L'expérience est le nom que chacun donne à ses erreurs
Les jeunes de la coalition « G » et « F » ont récidivé, ce week-end, dans leur démarche critique contre les actions du régime Yayi. Ils ont plaidé dans un style allégorique pour le changement du chauffeur en 2011. Un discours politique, semble-t-il, immature qui n’offre pas d’autres alternatives aux Béninois.
Par : Arsène AMETOYONA
Les jeunes de la coalition nationale des « G » et « F » seraient à la quête d’un thème de campagne. A la faveur d’une énième sortie médiatique, ce week-end, au siège du Mouvement africain pour la démocratie et le progrès (Madep), ces jeunes épaulés par le premier adjoint au maire de la ville de Cotonou, Léhady Soglo et le secrétaire général du Parti du renouveau démocratique (Prd), Moukaram Badarou, ont fait le procès de l’équipe gouvernementale. A en croire leurs propos, le régime Yayi serait en train de naviguer à vue. En trois (3) ans de gestion des affaires publiques, le gouvernement aurait brillé par son échec sur toute la ligne. Echec au plan social, échec au plan économique et échec au plan politique, ont-ils énuméré. Ils proposent comme alternative dans un style allégorique le changement du chauffeur en 2011. Pour d’aucuns, le président Boni Yayi est désormais du passé et nul ne peut empêcher son départ lors de la prochaine consultation présidentielle.
Un discours creux
Le contrôle de l’action gouvernemental relève des prérogatives majeures de l’opposition, fut-elle non déclarée, dans un système démocratique. On concède alors aux jeunes de la coalition « G » et « F » le droit de porter des critiques constructives sur la gestion du régime Yayi. Mais hélas, ils n’ont pu convaincre dans leurs ripostes. Le choix du discours est souvent mal fait si ce n’est autour de l’allégorie voiture-chauffeur à changer. Lors de leur sortie médiatique du week-end, ils ont égrené le chapelet des échecs : social, économique et politique. Un argumentaire dépourvu de contenu et de réalisme face aux nombreuses réalisations à l’actif du gouvernement en place. Il est aujourd’hui un secret de polichinelle que le gouvernement du président Boni Yayi a fait des avancées considérables dans les secteurs sociaux et économiques. A preuve au plan social, les enseignants vacataires et même contractuels de l’Etat ont vu leur situation améliorée. Ceux qui étaient, par le passé, pris en compte par les parents d’élèves sont désormais pris en charge par le gouvernement. Plusieurs primes leur sont payées. Certains d’entre eux ne cachent pas leur satisfaction au regard des nouvelles conditions offertes par le gouvernement du changement. Ces efforts du gouvernement traduisent, loin s’en faut, l’accalmie manifeste observée jusque-là dans la conduite des programmes d’enseignement pour le compte de l’année scolaire 2008-2009. Aucune perturbation n’est enregistrée à la date d’aujourd’hui. Dans le secteur de la santé où on enregistre encore des réactions, le gouvernement est victime de sa volonté d’octroyer les primes de risque et de motivation aux agents du secteur. Une bonne frange perçoit déjà lesdites primes. Les négociations se poursuivent actuellement dans la perspective de généraliser le payement à tous les agents de la corporation. Les auxiliaires de justice sont également pris en compte. D’ailleurs, ils rencontraient, ce jour, le ministre de la justice pour poursuivre également les négociations par rapport au payement des primes. D’autres secteurs négligés par le passé sont aussi pris en compte.
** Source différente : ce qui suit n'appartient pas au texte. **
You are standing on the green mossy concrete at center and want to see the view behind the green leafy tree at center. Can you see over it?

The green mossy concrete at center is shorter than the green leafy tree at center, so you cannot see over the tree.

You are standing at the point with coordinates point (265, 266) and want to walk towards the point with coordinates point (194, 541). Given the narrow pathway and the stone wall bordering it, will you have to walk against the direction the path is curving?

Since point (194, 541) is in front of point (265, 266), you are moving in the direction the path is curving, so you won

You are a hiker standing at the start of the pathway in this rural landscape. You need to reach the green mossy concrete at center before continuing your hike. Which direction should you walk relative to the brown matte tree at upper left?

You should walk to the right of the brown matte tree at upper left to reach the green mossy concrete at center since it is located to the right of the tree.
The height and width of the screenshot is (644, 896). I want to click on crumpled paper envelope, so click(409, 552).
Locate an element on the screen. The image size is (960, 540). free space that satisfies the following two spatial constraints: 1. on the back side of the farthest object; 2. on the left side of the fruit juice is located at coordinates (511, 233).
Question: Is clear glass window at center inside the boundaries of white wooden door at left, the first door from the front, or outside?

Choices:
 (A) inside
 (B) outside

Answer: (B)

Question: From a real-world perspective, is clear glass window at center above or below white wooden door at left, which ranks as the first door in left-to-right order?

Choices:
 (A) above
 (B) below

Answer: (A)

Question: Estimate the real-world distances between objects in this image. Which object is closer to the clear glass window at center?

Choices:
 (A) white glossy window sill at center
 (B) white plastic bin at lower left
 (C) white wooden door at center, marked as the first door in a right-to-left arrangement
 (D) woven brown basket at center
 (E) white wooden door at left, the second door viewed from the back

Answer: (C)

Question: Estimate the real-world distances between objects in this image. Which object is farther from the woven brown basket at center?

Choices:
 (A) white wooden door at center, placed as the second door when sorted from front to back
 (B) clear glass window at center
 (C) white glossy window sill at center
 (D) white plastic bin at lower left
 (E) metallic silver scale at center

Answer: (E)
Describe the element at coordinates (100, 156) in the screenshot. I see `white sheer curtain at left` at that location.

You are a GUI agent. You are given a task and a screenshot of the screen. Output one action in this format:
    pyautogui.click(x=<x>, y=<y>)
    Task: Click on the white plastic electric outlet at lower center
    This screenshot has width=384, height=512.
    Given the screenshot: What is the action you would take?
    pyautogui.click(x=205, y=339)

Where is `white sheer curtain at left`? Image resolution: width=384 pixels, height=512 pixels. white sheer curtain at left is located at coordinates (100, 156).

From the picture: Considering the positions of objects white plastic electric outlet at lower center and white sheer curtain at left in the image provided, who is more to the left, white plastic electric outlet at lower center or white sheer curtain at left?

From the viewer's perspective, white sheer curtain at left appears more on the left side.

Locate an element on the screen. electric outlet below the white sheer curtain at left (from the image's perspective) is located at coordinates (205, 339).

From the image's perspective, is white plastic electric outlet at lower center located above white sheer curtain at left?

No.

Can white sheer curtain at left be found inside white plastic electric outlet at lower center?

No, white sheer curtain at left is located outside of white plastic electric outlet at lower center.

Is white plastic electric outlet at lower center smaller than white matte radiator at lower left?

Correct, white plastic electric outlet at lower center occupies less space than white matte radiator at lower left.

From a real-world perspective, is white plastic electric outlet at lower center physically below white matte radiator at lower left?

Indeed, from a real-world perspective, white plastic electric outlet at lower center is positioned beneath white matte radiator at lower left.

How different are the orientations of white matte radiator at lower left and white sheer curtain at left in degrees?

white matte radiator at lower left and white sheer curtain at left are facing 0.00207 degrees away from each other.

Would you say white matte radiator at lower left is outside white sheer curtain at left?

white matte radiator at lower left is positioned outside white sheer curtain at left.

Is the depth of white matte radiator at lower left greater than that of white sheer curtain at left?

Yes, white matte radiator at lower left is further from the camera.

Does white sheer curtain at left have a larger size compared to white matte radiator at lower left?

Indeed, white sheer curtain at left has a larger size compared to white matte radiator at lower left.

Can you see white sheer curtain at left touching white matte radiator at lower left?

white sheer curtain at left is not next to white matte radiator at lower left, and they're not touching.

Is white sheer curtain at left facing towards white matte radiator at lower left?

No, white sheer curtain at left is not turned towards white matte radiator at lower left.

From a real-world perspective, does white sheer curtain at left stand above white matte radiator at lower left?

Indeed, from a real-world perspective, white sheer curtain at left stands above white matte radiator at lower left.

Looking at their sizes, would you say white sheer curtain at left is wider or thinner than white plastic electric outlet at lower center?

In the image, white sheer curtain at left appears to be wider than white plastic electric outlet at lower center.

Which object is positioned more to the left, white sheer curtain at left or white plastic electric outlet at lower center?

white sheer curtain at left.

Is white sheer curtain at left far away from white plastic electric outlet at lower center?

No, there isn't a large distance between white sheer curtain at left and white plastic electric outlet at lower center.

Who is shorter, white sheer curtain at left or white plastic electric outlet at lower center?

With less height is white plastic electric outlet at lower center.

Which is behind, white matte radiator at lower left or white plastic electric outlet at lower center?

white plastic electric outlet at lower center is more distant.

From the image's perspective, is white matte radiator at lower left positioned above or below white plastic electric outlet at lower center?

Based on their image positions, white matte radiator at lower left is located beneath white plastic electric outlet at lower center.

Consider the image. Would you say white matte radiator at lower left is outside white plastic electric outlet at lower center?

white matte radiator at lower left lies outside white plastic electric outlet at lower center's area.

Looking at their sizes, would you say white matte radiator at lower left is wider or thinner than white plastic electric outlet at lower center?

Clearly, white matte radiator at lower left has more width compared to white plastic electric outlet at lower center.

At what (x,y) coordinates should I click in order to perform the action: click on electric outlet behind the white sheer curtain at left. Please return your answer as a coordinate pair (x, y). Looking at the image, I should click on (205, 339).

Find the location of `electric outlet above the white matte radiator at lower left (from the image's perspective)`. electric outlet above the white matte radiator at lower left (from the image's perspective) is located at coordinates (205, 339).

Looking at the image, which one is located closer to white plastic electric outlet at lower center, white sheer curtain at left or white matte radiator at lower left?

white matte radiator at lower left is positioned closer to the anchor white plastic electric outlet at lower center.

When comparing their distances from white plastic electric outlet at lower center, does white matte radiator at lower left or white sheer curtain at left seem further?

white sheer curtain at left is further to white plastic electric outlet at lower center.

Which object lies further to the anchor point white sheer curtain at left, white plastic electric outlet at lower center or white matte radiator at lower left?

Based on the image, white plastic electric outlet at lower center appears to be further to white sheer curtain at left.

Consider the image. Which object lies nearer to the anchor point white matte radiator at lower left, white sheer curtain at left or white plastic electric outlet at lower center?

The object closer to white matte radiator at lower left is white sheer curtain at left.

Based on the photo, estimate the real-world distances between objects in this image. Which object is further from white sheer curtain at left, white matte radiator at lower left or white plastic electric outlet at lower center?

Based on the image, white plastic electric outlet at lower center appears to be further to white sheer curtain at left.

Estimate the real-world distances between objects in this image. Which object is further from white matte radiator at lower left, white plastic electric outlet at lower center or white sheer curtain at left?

Des efforts de faits en économie
Au plan économique, de 600 milliards de francs Cfa en 2006, le budget de l’Etat, exercice 2009 est passé à plus 1000 milliards de francs Cfa. Et des efforts sont encore en cours, à travers des réformes conséquentes, en vue de l’accroître sensiblement les années à venir. L’Organisation commune Bénin-Niger (Ocbn) vient d’être révolutionnée avec l’acquisition de trois locomotives neuves. Trois (3) autres sont en voie de commande. Plusieurs sociétés d’Etat et para-publiques sont en voie de modernisation à l’instar de la Sobemap. Le Port autonome de Cotonou a également atteint sa vitesse de croisière. Dans le domaine des infrastructures, le Bénin abritera son premier échangeur, celui du carrefour Godomey avant 2011. Des passages supérieurs sont construits au grand bonheur des usagers de Cotonou. Des voies construites et aménagées à l’intérieur du Bénin. La quasi-totalité des douze (12) départements sont en chantiers. Certains sont déjà livrés. D’autres sont en attente d’être livrés. Des classes sont construites au profit des écoliers. Des plans de construction sont encore en étude afin de doter plusieurs établissements publics de salles de classe. Les réalisations sont énormes.